What is being asked » Please return every text line from all the rows below without any changes, keeping the same order and line breaks. Leave the pictures out of your answer.

------------------------------

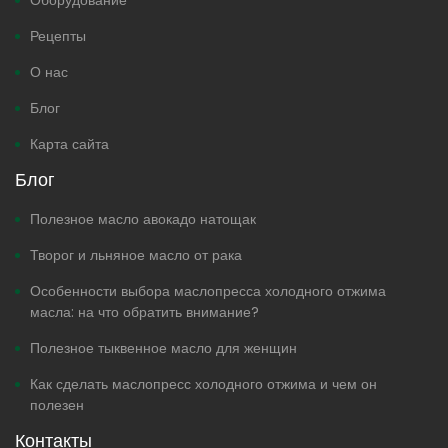
Оборудование
Рецепты
О нас
Блог
Карта сайта
Блог
Полезное масло авокадо натощак
Творог и льняное масло от рака
Особенности выбора маслопресса холодного отжима
масла: на что обратить внимание?
Полезное тыквенное масло для женщин
Как сделать маслопресс холодного отжима и чем он
полезен
Контакты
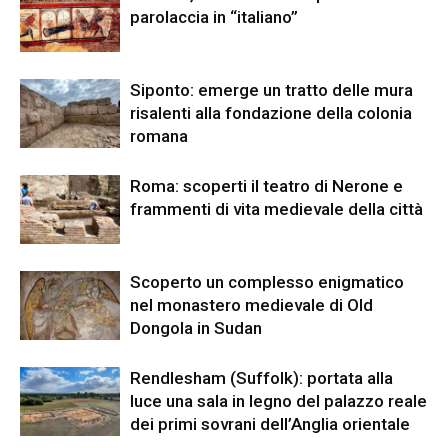
parolaccia in “italiano”
Siponto: emerge un tratto delle mura
risalenti alla fondazione della colonia
romana
Roma: scoperti il teatro di Nerone e
frammenti di vita medievale della città
Scoperto un complesso enigmatico
nel monastero medievale di Old
Dongola in Sudan
Rendlesham (Suffolk): portata alla
luce una sala in legno del palazzo reale
dei primi sovrani dell’Anglia orientale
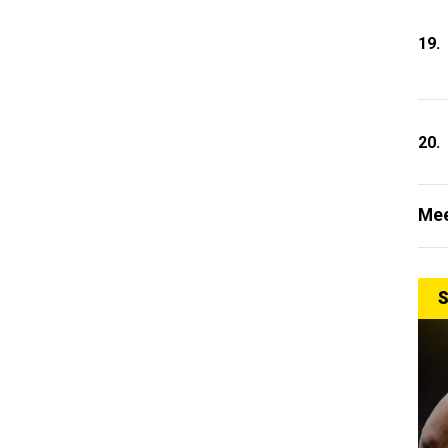
19.
20.
Mee
S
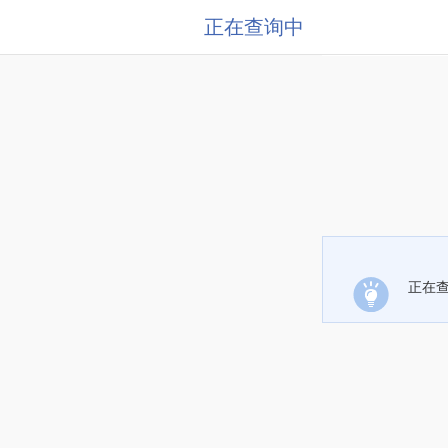
正在查询中
正在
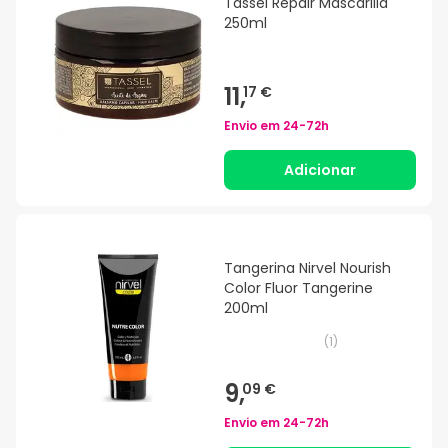
Tassel Repair Mascarilla
250ml
11,
17 €
Envio em
24-72h
Adicionar
Tangerina Nirvel Nourish
Color Fluor Tangerine
200ml
(
1
)
9,
09 €
Envio em
24-72h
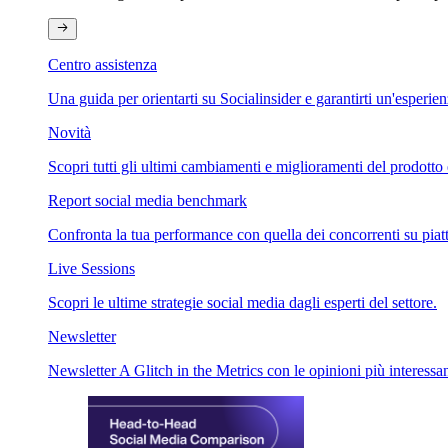
Centro assistenza
Una guida per orientarti su Socialinsider e garantirti un'esperie
Novità
Scopri tutti gli ultimi cambiamenti e miglioramenti del prodotto 
Report social media benchmark
Confronta la tua performance con quella dei concorrenti su piat
Live Sessions
Scopri le ultime strategie social media dagli esperti del settore.
Newsletter
Newsletter A Glitch in the Metrics con le opinioni più interessan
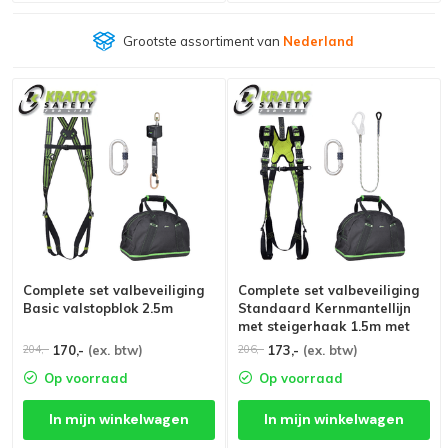
Grootste assortiment van
Nederland
Complete set valbeveiliging
Complete set valbeveiliging
Basic valstopblok 2.5m
Standaard Kernmantellijn
met steigerhaak 1.5m met
opbergtas
170,-
(ex. btw)
173,-
(ex. btw)
204,-
206,-
Op voorraad
Op voorraad
In mijn winkelwagen
In mijn winkelwagen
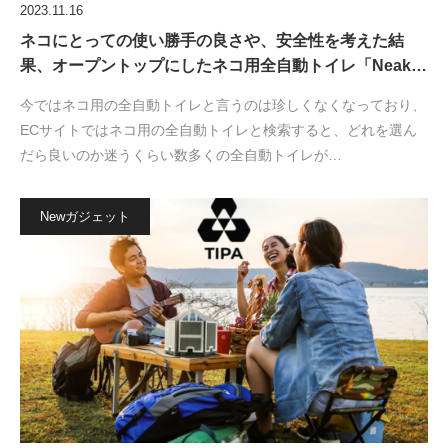
2023.11.16
ネコにとっての使い勝手の良さや、安全性を考えた結
果、オープントップにしたネコ用全自動トイレ「Neak…
今ではネコ用の全自動トイレと言うのは珍しくなくなっており、
ECサイトではネコ用の全自動トイレと検索すると、どれを選ん
だら良いのか迷うくらい数多くの全自動トイレが…
Newガジェット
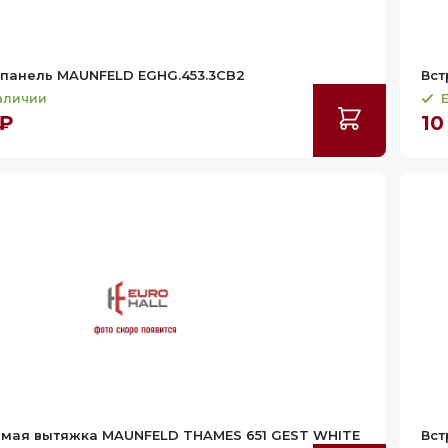
 панель MAUNFELD EGHG.453.3CB2
Вст
наличии
Е
 ₽
10
емая вытяжка MAUNFELD THAMES 651 GEST WHITE
Вст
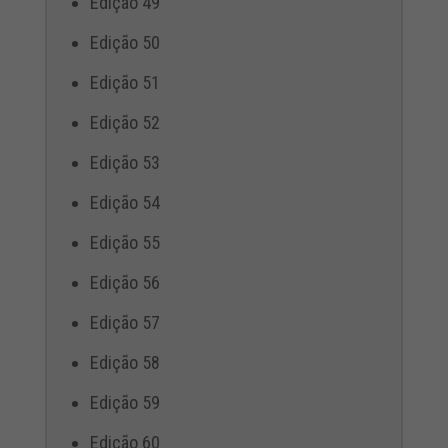
Edição 49
Edição 50
Edição 51
Edição 52
Edição 53
Edição 54
Edição 55
Edição 56
Edição 57
Edição 58
Edição 59
Edição 60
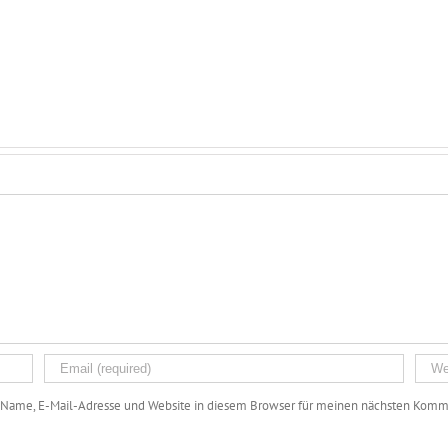
Name, E-Mail-Adresse und Website in diesem Browser für meinen nächsten Komme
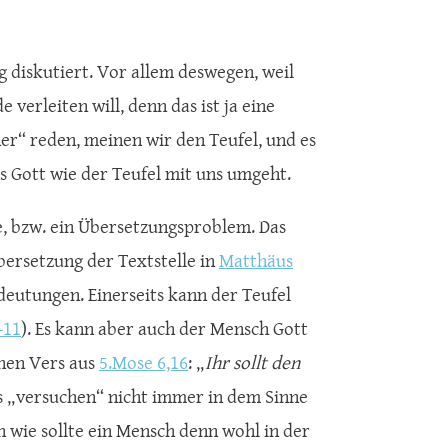
 diskutiert. Vor allem deswegen, weil
 verleiten will, denn das ist ja eine
r“ reden, meinen wir den Teufel, und es
s Gott wie der Teufel mit uns umgeht.
e, bzw. ein Übersetzungsproblem. Das
bersetzung der Textstelle in
Matthäus
deutungen. Einerseits kann der Teufel
-11
). Es kann aber auch der Mensch Gott
inen Vers aus
5.Mose 6,16
: „
Ihr sollt den
ss „versuchen“ nicht immer in dem Sinne
 wie sollte ein Mensch denn wohl in der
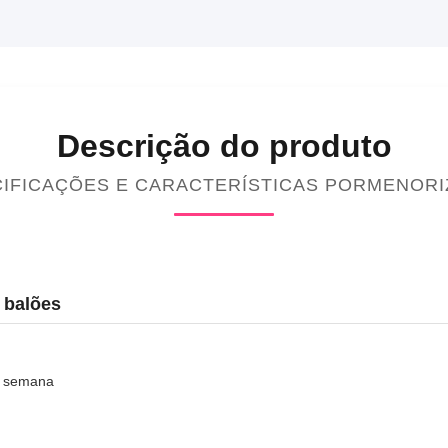
Descrição do produto
IFICAÇÕES E CARACTERÍSTICAS PORMENOR
 balões
r semana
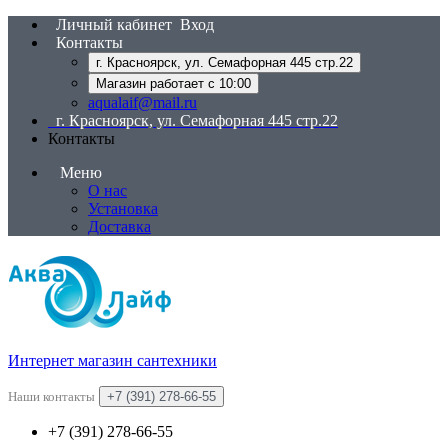
Личный кабинет
Вход
Контакты
г. Красноярск, ул. Семафорная 445 стр.22
Магазин работает с 10:00
aqualaif@mail.ru
г. Красноярск, ул. Семафорная 445 стр.22
Контакты
Меню
О нас
Установка
Доставка
Интернет магазин сантехники
Наши контакты
+7 (391) 278-66-55
+7 (391) 278-66-55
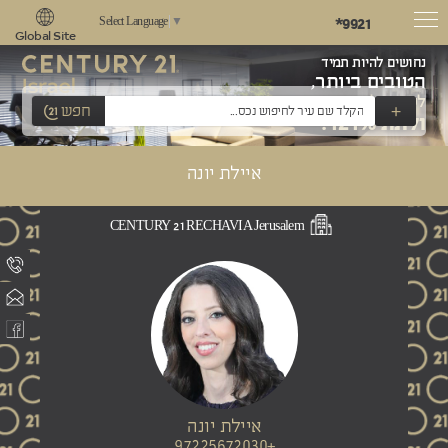
*9921
Select Language
▼
Global Site
נחושים להיות תמיד
הטובים ביותר,
לשאוף למצוינות
+
חפש
ולתת 121%!
איילת יונה
CENTURY 21 RECHAVIA Jerusalem
איילת יונה
+97225672030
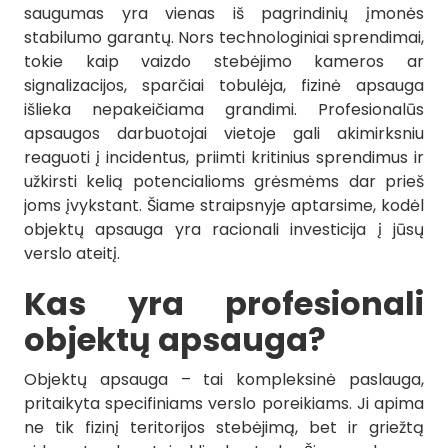
saugumas yra vienas iš pagrindinių įmonės
stabilumo garantų. Nors technologiniai sprendimai,
tokie kaip vaizdo stebėjimo kameros ar
signalizacijos, sparčiai tobulėja, fizinė apsauga
išlieka nepakeičiama grandimi. Profesionalūs
apsaugos darbuotojai vietoje gali akimirksniu
reaguoti į incidentus, priimti kritinius sprendimus ir
užkirsti kelią potencialioms grėsmėms dar prieš
joms įvykstant. Šiame straipsnyje aptarsime, kodėl
objektų apsauga yra racionali investicija į jūsų
verslo ateitį.
Kas yra profesionali
objektų apsauga?
Objektų apsauga – tai kompleksinė paslauga,
pritaikyta specifiniams verslo poreikiams. Ji apima
ne tik fizinį teritorijos stebėjimą, bet ir griežtą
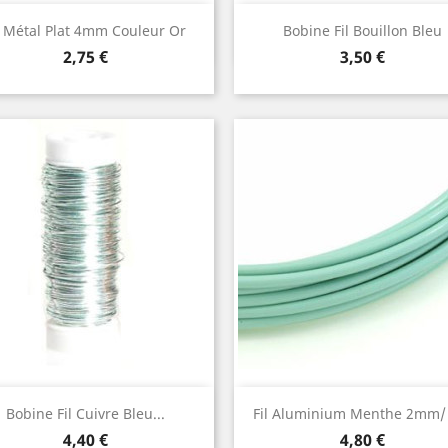
Aperçu rapide
Aperçu rapide


l Métal Plat 4mm Couleur Or
Bobine Fil Bouillon Bleu
Prix
Prix
2,75 €
3,50 €
Aperçu rapide
Aperçu rapide


Bobine Fil Cuivre Bleu...
Fil Aluminium Menthe 2mm/
Prix
Prix
4,40 €
4,80 €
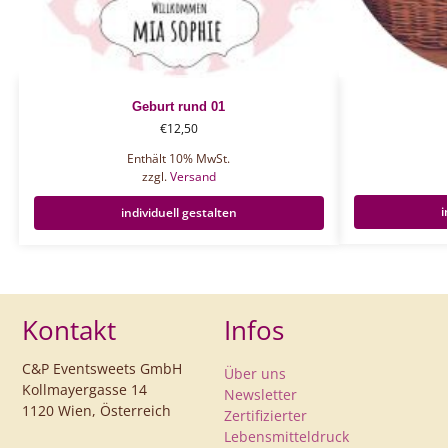
Geburt rund 01
€
12,50
Enthält 10% MwSt.
zzgl.
Versand
i
individuell gestalten
Kontakt
Infos
C&P Eventsweets GmbH
Über uns
Kollmayergasse 14
Newsletter
1120 Wien, Österreich
Zertifizierter
Lebensmitteldruck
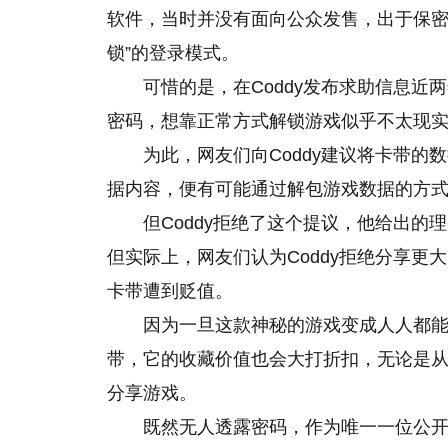
软件，当时并没有面向公众发售，出于保密
锁”的登录模式。
可惜的是，在Coddy发布求助信息
密码，想靠正常方式解锁游戏似乎不太现
为此，网友们向Coddy建议将卡带
据内容，便有可能通过解包游戏数据的方
但Coddy拒绝了这个提议，他给出的
但实际上，网友们认为Coddy拒绝分享
卡带遭到贬值。
因为一旦这款神秘的游戏变成人人都能
带，它的收藏价值也会大打折扣，无论是从
分享游戏。
既然无人透露密码，作为唯一一位公开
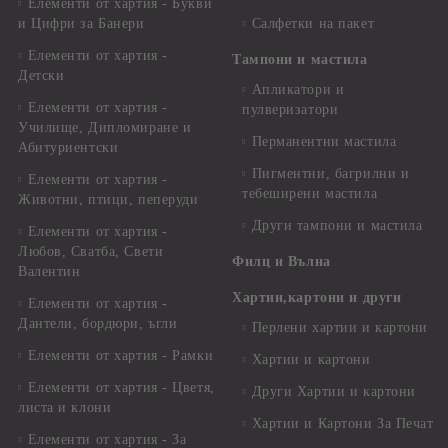
Елементи от хартия - Букви
и Цифри за Банери
Салфетки на пакет
Елементи от хартия -
Тампони и мастила
Детски
Апликатори и
Елементи от хартия -
пулверизатори
Училище, Дипломиране и
Перманентни мастила
Абитуриентски
Пигментни, багрилни и
Елементи от хартия -
тебеширени мастила
Животни, птици, пеперуди
Други тампони и мастила
Елементи от хартия -
Любов, Сватба, Свети
Филц и Вълна
Валентин
Хартии,картони и други
Елементи от хартия -
Дантели, бордюри, ъгли
Перлени хартии и картони
Елементи от хартия - Рамки
Хартии и картони
Елементи от хартия - Цветя,
Други Хартии и картони
листа и клони
Хартии и Картони За Печат
Елементи от хартия - За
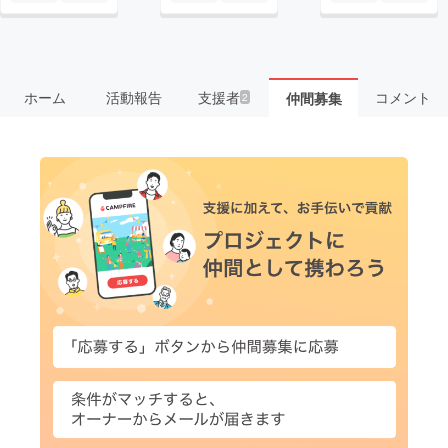
ホーム
活動報告
支援者
コメント
仲間募集
2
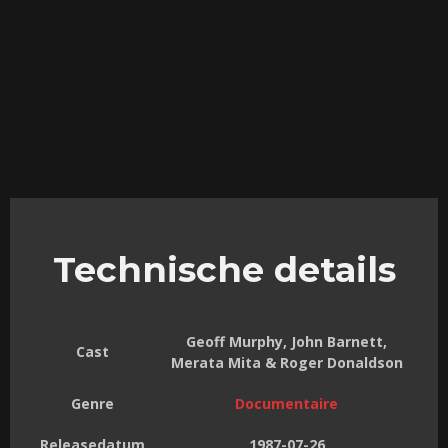
Technische details
Geoff Murphy, John Barnett,
Cast
Merata Mita & Roger Donaldson
Genre
Documentaire
Releasedatum
1987-07-26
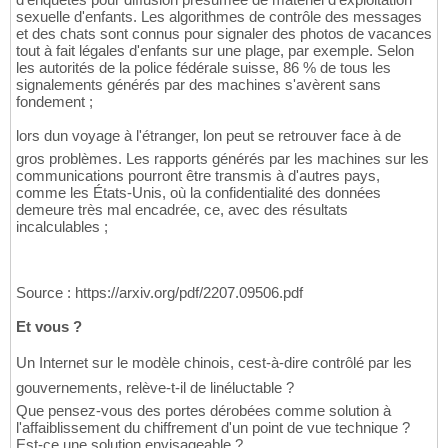
sexuelle d'enfants. Les algorithmes de contrôle des messages
et des chats sont connus pour signaler des photos de vacances
tout à fait légales d'enfants sur une plage, par exemple. Selon
les autorités de la police fédérale suisse, 86 % de tous les
signalements générés par des machines s'avèrent sans
fondement ;
lors dun voyage à l'étranger, lon peut se retrouver face à de
gros problèmes. Les rapports générés par les machines sur les
communications pourront être transmis à d'autres pays,
comme les États-Unis, où la confidentialité des données
demeure très mal encadrée, ce, avec des résultats
incalculables ;
Source : https://arxiv.org/pdf/2207.09506.pdf
Et vous ?
Un Internet sur le modèle chinois, cest-à-dire contrôlé par les
gouvernements, relève-t-il de linéluctable ?
Que pensez-vous des portes dérobées comme solution à
l'affaiblissement du chiffrement d'un point de vue technique ?
Est-ce une solution envisageable ?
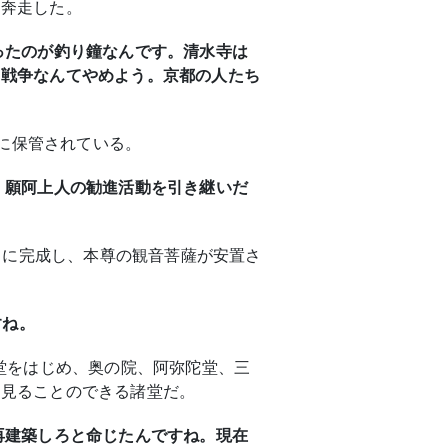
に奔走した。
ったのが釣り鐘なんです。清水寺は
う戦争なんてやめよう。京都の人たち
殿に保管されている。
。願阿上人の勧進活動を引き継いだ
）に完成し、本尊の観音菩薩が安置さ
すね。
堂をはじめ、奥の院、阿弥陀堂、三
に見ることのできる諸堂だ。
再建築しろと命じたんですね。現在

------------------------------

Exercise response »
Оборудование
Рецепты
О нас
Блог
Карта сайта
Блог
Полезное масло авокадо натощак
Творог и льняное масло от рака
Особенности выбора маслопресса холодного отжима
масла: на что обратить внимание?
Полезное тыквенное масло для женщин
Как сделать маслопресс холодного отжима и чем он
полезен
Контакты
parolaccia in “italiano”
Siponto: emerge un tratto delle mura
risalenti alla fondazione della colonia
romana
Roma: scoperti il teatro di Nerone e
frammenti di vita medievale della città
Scoperto un complesso enigmatico
nel monastero medievale di Old
Dongola in Sudan
Rendlesham (Suffolk): portata alla
luce una sala in legno del palazzo reale
dei primi sovrani dell’Anglia orientale
19.
20.
Mee
S
正在查询中
正在
Tassel Repair Mascarilla
250ml
11,
17 €
Envio em
24-72h
Adicionar
Tangerina Nirvel Nourish
Color Fluor Tangerine
200ml
(
1
)
9,
09 €
Envio em
24-72h
Centro assistenza
Una guida per orientarti su Socialinsider e garantirti un'esperie
Novità
Scopri tutti gli ultimi cambiamenti e miglioramenti del prodotto 
Report social media benchmark
Confronta la tua performance con quella dei concorrenti su piat
Live Sessions
Scopri le ultime strategie social media dagli esperti del settore.
Newsletter
Newsletter A Glitch in the Metrics con le opinioni più interessan
Grootste assortiment van
Nederland
Complete set valbeveiliging
Complete set valbeveiliging
Basic valstopblok 2.5m
Standaard Kernmantellijn
met steigerhaak 1.5m met
opbergtas
170,-
(ex. btw)
173,-
(ex. btw)
204,-
206,-
Op voorraad
Op voorraad
In mijn winkelwagen
In mijn winkelwagen
2023.11.16
ネコにとっての使い勝手の良さや、安全性を考えた結
果、オープントップにしたネコ用全自動トイレ「Neak…
今ではネコ用の全自動トイレと言うのは珍しくなくなっており、
ECサイトではネコ用の全自動トイレと検索すると、どれを選ん
だら良いのか迷うくらい数多くの全自動トイレが…
Newガジェット
 панель MAUNFELD EGHG.453.3CB2
Вст
наличии
Е
 ₽
10
емая вытяжка MAUNFELD THAMES 651 GEST WHITE
Вст
Edição 49
Edição 50
Edição 51
Edição 52
Edição 53
Edição 54
Edição 55
Edição 56
Edição 57
Edição 58
Edição 59
Edição 60
Name, E-Mail-Adresse und Website in diesem Browser für meinen nächsten Komme
 diskutiert. Vor allem deswegen, weil
 verleiten will, denn das ist ja eine
r“ reden, meinen wir den Teufel, und es
s Gott wie der Teufel mit uns umgeht.
e, bzw. ein Übersetzungsproblem. Das
bersetzung der Textstelle in
Matthäus
deutungen. Einerseits kann der Teufel
-11
). Es kann aber auch der Mensch Gott
inen Vers aus
5.Mose 6,16
: „
Ihr sollt den
ss „versuchen“ nicht immer in dem Sinne
 wie sollte ein Mensch denn wohl in der
Descrição do produto
IFICAÇÕES E CARACTERÍSTICAS PORMENOR
 balões
r semana
Личный кабинет
Вход
Контакты
г. Красноярск, ул. Семафорная 445 стр.22
Магазин работает с 10:00
aqualaif@mail.ru
г. Красноярск, ул. Семафорная 445 стр.22
Контакты
Меню
О нас
Установка
Доставка
Интернет магазин сантехники
Наши контакты
+7 (391) 278-66-55
+7 (391) 278-66-55
*9921
Select Language
▼
Global Site
נחושים להיות תמיד
הטובים ביותר,
לשאוף למצוינות
+
חפש
ולתת 121%!
איילת יונה
CENTURY 21 RECHAVIA Jerusalem
איילת יונה
+97225672030
saugumas yra vienas iš pagrindinių įmonės
stabilumo garantų. Nors technologiniai sprendimai,
tokie kaip vaizdo stebėjimo kameros ar
signalizacijos, sparčiai tobulėja, fizinė apsauga
išlieka nepakeičiama grandimi. Profesionalūs
apsaugos darbuotojai vietoje gali akimirksniu
reaguoti į incidentus, priimti kritinius sprendimus ir
užkirsti kelią potencialioms grėsmėms dar prieš
joms įvykstant. Šiame straipsnyje aptarsime, kodėl
objektų apsauga yra racionali investicija į jūsų
verslo ateitį.
Kas yra profesionali
objektų apsauga?
Objektų apsauga – tai kompleksinė paslauga,
pritaikyta specifiniams verslo poreikiams. Ji apima
ne tik fizinį teritorijos stebėjimą, bet ir griežtą
Aperçu rapide
Aperçu rapide


l Métal Plat 4mm Couleur Or
Bobine Fil Bouillon Bleu
Prix
Prix
2,75 €
3,50 €
Aperçu rapide
Aperçu rapide


Bobine Fil Cuivre Bleu...
Fil Aluminium Menthe 2mm/
Prix
Prix
4,40 €
4,80 €
Geburt rund 01
€
12,50
Enthält 10% MwSt.
zzgl.
Versand
i
individuell gestalten
Kontakt
Infos
C&P Eventsweets GmbH
Über uns
Kollmayergasse 14
Newsletter
1120 Wien, Österreich
Zertifizierter
Lebensmitteldruck
软件，当时并没有面向公众发售，出于保密
锁”的登录模式。
可惜的是，在Coddy发布求助信息
密码，想靠正常方式解锁游戏似乎不太现
为此，网友们向Coddy建议将卡带
据内容，便有可能通过解包游戏数据的方
但Coddy拒绝了这个提议，他给出的
但实际上，网友们认为Coddy拒绝分享
卡带遭到贬值。
因为一旦这款神秘的游戏变成人人都能
带，它的收藏价值也会大打折扣，无论是从
分享游戏。
既然无人透露密码，作为唯一一位公开
Елементи от хартия - Букви
и Цифри за Банери
Салфетки на пакет
Елементи от хартия -
Тампони и мастила
Детски
Апликатори и
Елементи от хартия -
пулверизатори
Училище, Дипломиране и
Перманентни мастила
Абитуриентски
Пигментни, багрилни и
Елементи от хартия -
тебеширени мастила
Животни, птици, пеперуди
Други тампони и мастила
Елементи от хартия -
Любов, Сватба, Свети
Филц и Вълна
Валентин
Хартии,картони и други
Елементи от хартия -
Дантели, бордюри, ъгли
Перлени хартии и картони
Елементи от хартия - Рамки
Хартии и картони
Елементи от хартия - Цветя,
Други Хартии и картони
листа и клони
Хартии и Картони За Печат
Елементи от хартия - За
ホーム
活動報告
支援者
コメント
仲間募集
2
Technische details
Geoff Murphy, John Barnett,
Cast
Merata Mita & Roger Donaldson
Genre
Documentaire
Releasedatum
1987-07-26
sexuelle d'enfants. Les algorithmes de contrôle des messages
et des chats sont connus pour signaler des photos de vacances
tout à fait légales d'enfants sur une plage, par exemple. Selon
les autorités de la police fédérale suisse, 86 % de tous les
signalements générés par des machines s'avèrent sans
fondement ;
lors dun voyage à l'étranger, lon peut se retrouver face à de
gros problèmes. Les rapports générés par les machines sur les
communications pourront être transmis à d'autres pays,
comme les États-Unis, où la confidentialité des données
demeure très mal encadrée, ce, avec des résultats
incalculables ;
Source : https://arxiv.org/pdf/2207.09506.pdf
Et vous ?
Un Internet sur le modèle chinois, cest-à-dire contrôlé par les
gouvernements, relève-t-il de linéluctable ?
Que pensez-vous des portes dérobées comme solution à
l'affaiblissement du chiffrement d'un point de vue technique ?
Est-ce une solution envisageable ?
に奔走した。
ったのが釣り鐘なんです。清水寺は
う戦争なんてやめよう。京都の人たち
殿に保管されている。
。願阿上人の勧進活動を引き継いだ
）に完成し、本尊の観音菩薩が安置さ
すね。
堂をはじめ、奥の院、阿弥陀堂、三
に見ることのできる諸堂だ。
再建築しろと命じたんですね。現在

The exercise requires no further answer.